Mais mieux valait revenir sur leur sujet présent. Le temps tournait. Une fois dehors, Ilhan inspira profondément l’air frais qui le rasséréna. Il ferma un court instant les yeux pour s’imprégner de chaque sensation, celle du vent sur son visage, celle du soleil qui réchauffait sa peau, celle des effluves charriés par l’air mêlant mille arômes dans son sillage, toutes les saveurs de la cité mêlées à celle de l’océan non loin, celle du bêlement d’une de ses chèvres, Hypolite dirait-on. Puis après ce petit instant de réconfort, il rouvrit les yeux et écouta le nordique.

Il réprima une grimace à ces mots. Gesticulations… Il avait envie de rétorquer qu’il s’agissait plus que de simples gesticulations, mais il se contenta de prendre une autre profonde inspiration et de ravaler toute réplique acide qui lui venait. Nul besoin de cracher son venin en cet instant. Ce serait contre-productif. Même si les propos crus du glacernois pouvaient être blessants parfois, souvent, quand bien même ce dernier n’en avait nulle intention.

Il l’écouta simplement lui parler de sa "méditation" au tir à l’arc. Ce que Sigvald appelait méditation s’en approchait peut-être, mais était loin d’atteindre les sommets qu’un véritable entrainement en la matière pouvait offrir. Et quand on voyait les capacités de maitrise du nordique, plus qu’impulsif, on ne pouvait que constater que cette méthode ne suffisait pas. Toutefois, cette histoire d’arc, de rentabiliser son temps en exerçant son corps et son esprit, donna une idée à Ilhan. C’était un gros pari, d’autant plus qu’il ne maitrisait pas totalement lui-même ce qu’il allait lui montrer. Mais cela ne pourrait qu’aviver l’intérêt du nordique, tout en lui permettant de commencer à toucher du doigt le véritable art méditatif.

Vos pratiques sont approchantes certes, mais elles ne vous permettent que d’atteindre la superficie de cet art. Mes gesticulations sont bien plus que cela. Je les ai apprises auprès d’un Maître en la matière, qui est encore un mentor pour moi d’ailleurs. Savez-vous comment il me les a apprises ?
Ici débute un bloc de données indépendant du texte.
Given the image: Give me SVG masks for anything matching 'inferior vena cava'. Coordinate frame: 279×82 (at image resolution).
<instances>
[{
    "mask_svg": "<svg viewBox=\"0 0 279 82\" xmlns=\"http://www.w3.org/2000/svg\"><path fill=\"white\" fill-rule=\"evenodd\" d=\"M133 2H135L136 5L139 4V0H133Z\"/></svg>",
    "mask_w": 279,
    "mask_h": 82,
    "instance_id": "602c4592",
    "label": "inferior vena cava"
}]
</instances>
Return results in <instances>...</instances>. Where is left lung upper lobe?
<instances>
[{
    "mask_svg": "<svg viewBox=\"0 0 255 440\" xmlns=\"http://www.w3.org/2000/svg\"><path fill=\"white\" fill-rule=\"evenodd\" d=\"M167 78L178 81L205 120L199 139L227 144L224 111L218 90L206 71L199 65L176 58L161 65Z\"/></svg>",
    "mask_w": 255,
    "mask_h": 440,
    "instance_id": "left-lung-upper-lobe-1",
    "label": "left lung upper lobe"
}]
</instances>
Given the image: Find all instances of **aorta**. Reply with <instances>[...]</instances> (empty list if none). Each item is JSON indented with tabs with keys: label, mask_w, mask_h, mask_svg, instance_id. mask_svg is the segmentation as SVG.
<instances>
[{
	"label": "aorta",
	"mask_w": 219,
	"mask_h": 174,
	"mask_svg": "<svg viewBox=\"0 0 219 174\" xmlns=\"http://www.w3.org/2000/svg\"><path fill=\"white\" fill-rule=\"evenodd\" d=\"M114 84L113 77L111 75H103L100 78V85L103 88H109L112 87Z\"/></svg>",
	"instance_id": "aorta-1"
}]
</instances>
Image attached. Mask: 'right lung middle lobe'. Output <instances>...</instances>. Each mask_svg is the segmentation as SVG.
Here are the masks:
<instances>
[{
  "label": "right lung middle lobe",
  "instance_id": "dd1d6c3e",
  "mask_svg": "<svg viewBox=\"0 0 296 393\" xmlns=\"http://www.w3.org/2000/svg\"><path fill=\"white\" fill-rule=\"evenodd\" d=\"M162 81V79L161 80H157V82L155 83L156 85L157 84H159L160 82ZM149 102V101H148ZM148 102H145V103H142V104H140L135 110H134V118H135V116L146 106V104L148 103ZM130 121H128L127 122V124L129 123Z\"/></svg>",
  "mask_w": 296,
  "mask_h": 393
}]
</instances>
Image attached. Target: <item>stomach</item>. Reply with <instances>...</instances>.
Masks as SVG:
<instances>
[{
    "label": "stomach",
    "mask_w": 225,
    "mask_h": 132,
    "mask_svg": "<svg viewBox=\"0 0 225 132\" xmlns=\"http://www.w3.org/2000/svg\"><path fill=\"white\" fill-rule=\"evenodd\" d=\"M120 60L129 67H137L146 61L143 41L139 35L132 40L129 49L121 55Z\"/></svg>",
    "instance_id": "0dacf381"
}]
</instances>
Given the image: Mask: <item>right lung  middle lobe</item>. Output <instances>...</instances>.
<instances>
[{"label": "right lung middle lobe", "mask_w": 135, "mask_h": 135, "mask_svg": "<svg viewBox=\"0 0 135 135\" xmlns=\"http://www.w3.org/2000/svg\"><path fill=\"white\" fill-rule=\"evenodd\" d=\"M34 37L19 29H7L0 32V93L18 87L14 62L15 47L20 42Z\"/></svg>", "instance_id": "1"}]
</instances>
Un vague sourire étira ses traits tandis que le souvenir affluait.

En me mettant au milieu de braises ardentes. Tant que je ne parvenais pas à maitriser parfaitement le mouvement, je me brûlais immanquablement.

Tout en parlant, il défit son pourpoint, qu’il déposa sur une pierre élevée. Enleva ses chausses d'intérieur puis releva ses manches. Il resta ainsi pieds nus, en braies et simple tunique.

Inutile de vous dire que j’ai récolté nombre de brûlures, mais je maitrise maintenant le geste à la perfection. Car j’en ai compris l’équilibre et la force.

Se disant, il effectua la position de la grue rapidement en une souplesse insoupçonnée pour un petit bureaucrate. Il ne garda pas la pose indéfiniment toutefois. Non pas par fatigue, mais parce qu’il avait autre chose en tête.

Ces gesticulations, que j’appelle danses méditatives plutôt, me permettent de me connecter à la nature, à mon environnement certes, comme vous le faites lors de vos ballades, mais loin de faire simplement le vide en moi, elles me connectent à moi. À mon corps d’abord, en m’obligeant à en prendre pleinement conscience et à en gagner pleinement le contrôle pour en obtenir un équilibre parfait. Et en obtenant l’équilibre du corps, je parviens peu à peu à l’équilibre de l’esprit. Ces gesticulations me permettent de plonger en moi, au plus profond de moi, sans rien me cacher, sans me voiler la face, en ôtant tout masque que j’aime tant offrir aux autres. Je me reconnecte à moi-même, et au monde. En un tout, puissant, irradiant, qui me donne ensuite la force de lutter, d’avancer, jour après jour, de continuer, envers et contre tout.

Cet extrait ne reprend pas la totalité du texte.